The new Candyman from director Nia DaCosta is once again being delayed due to the coronavirus pandemic, with Variety confirming the film has been pushed from its planned October 16th release date to sometime in 2021. The film was originally slated to hit theaters this past June, but was first pushed back to September before earning its October release. Despite the excitement for the project, it's clear that the effects of the pandemic won't be subsiding anytime soon and that virtually every studio would rather optimize their releases than be forced to put audiences in danger or open their films when theaters aren't operating at their full capacity.
Theaters began closing their doors this past March, which posed a number of complications for spring releases. As time went by, some projects were pushed incrementally as others were delayed by an entire year, though studios were optimistic that theaters could be up and running by the summer. Only one major film has landed in theaters, as Christopher Nolan's Tenet debuted last weekend, despite only select theaters being open around the country and the ones that were open were functioning in a limited capacity.
Only a week after Tenet opened to disappointing numbers, Warner Bros. made the decision to delay the upcoming Wonder Woman 1984 from October to December, once again hoping that two months would be enough time for more theaters to be open. It would seem as though, after witnessing the performance of Tenet and noticing other studio shifts, that Universal Pictures opted to delay the film by months instead of risk constant delays.

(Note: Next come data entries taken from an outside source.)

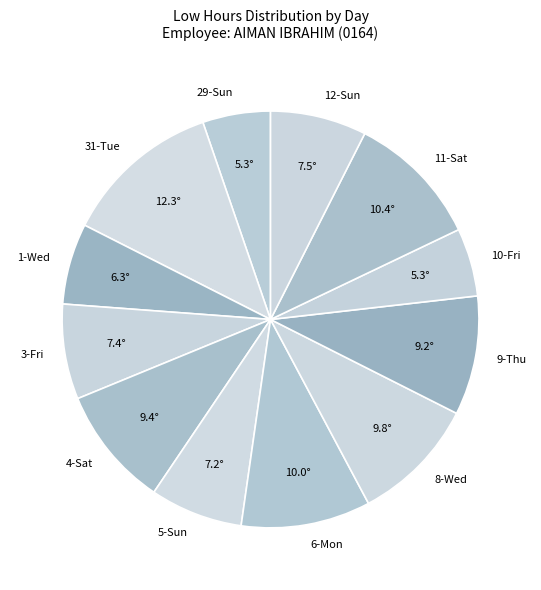

What is the ratio of the value at 29-Sun to the value at 9-Thu?

0.6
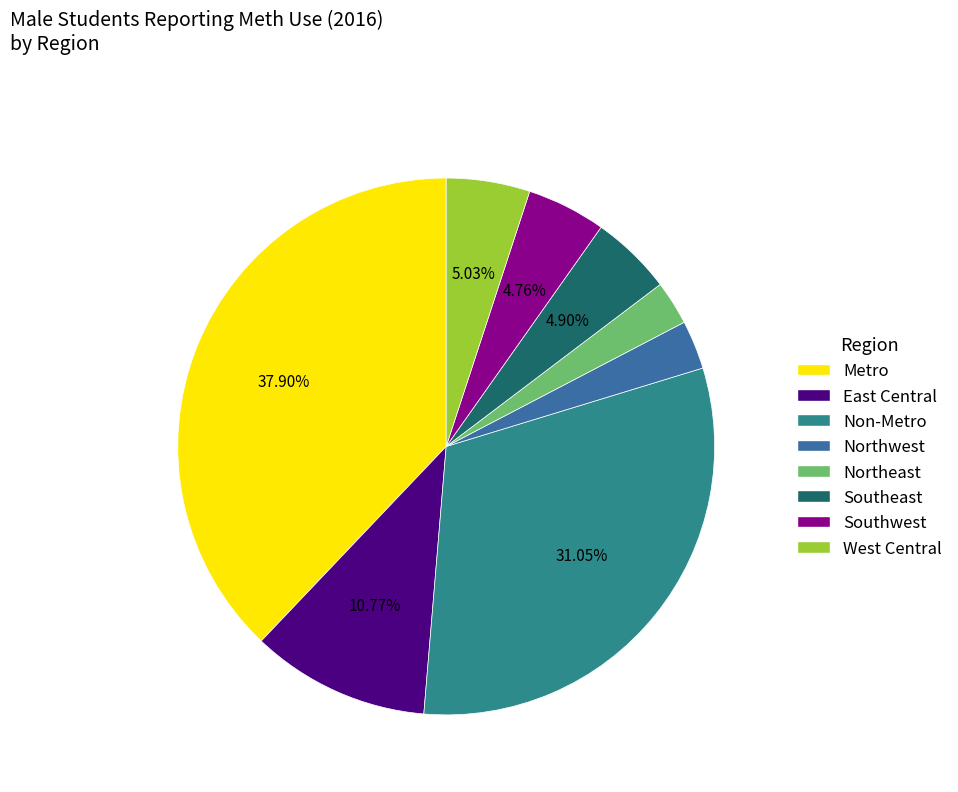

What is the ratio of the value at Northwest to the value at Southwest?

0.6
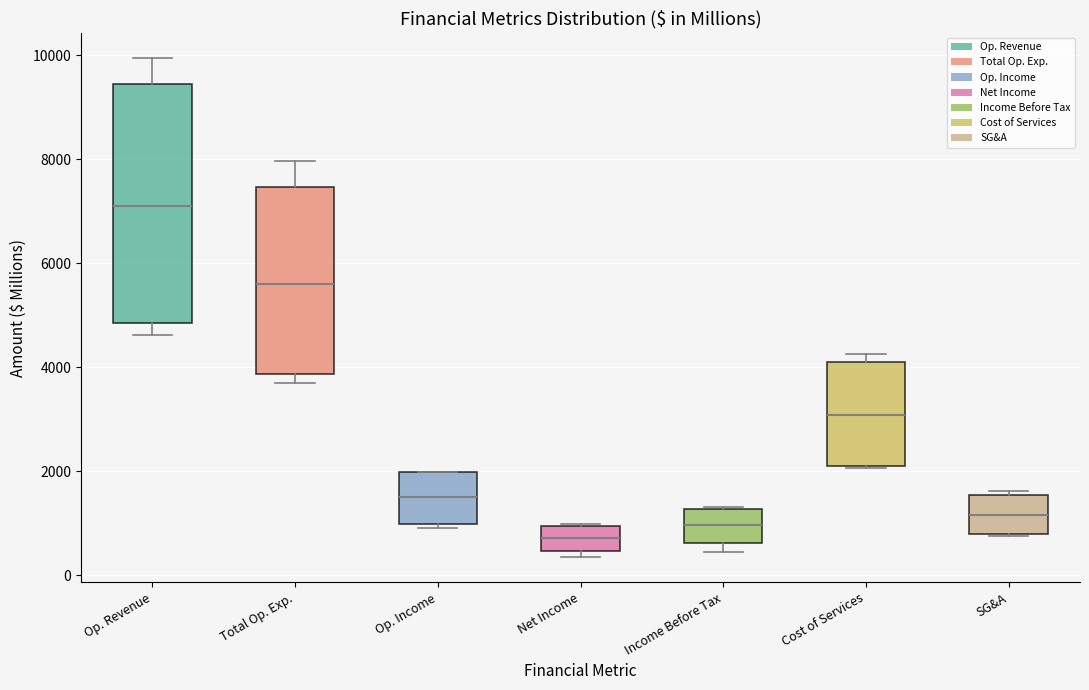

Comparing the boxes themselves (not the whiskers), which one is the tallest?

Op. Revenue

In the new film, for as long as residents can remember, the housing projects of Chicago's Cabrini Green neighborhood were terrorized by a word-of-mouth ghost story about a supernatural killer with a hook for a hand, easily summoned by those daring to repeat his name five times into a mirror. In present day, a decade after the last of the Cabrini towers were torn down, visual artist Anthony McCoy (Yahya Abdul-Mateen II; HBO's Watchmen, Us) and his girlfriend, gallery director Brianna Cartwright (Teyonah Parris; If Beale Street Could Talk, The Photograph), move into a luxury loft condo in Cabrini, now gentrified beyond recognition and inhabited by upwardly mobile millennials.
With Anthony's painting career on the brink of stalling, a chance encounter with a Cabrini Green old-timer (Colman Domingo; HBO's Euphoria, Assassination Nation) exposes Anthony to the tragically horrific nature of the true story behind Candyman. Anxious to maintain his status in the Chicago art world, Anthony begins to explore these macabre details in his studio as fresh grist for paintings, unknowingly opening a door to a complex past that unravels his own sanity and unleashes a terrifyingly viral wave of violence that puts him on a collision course with destiny.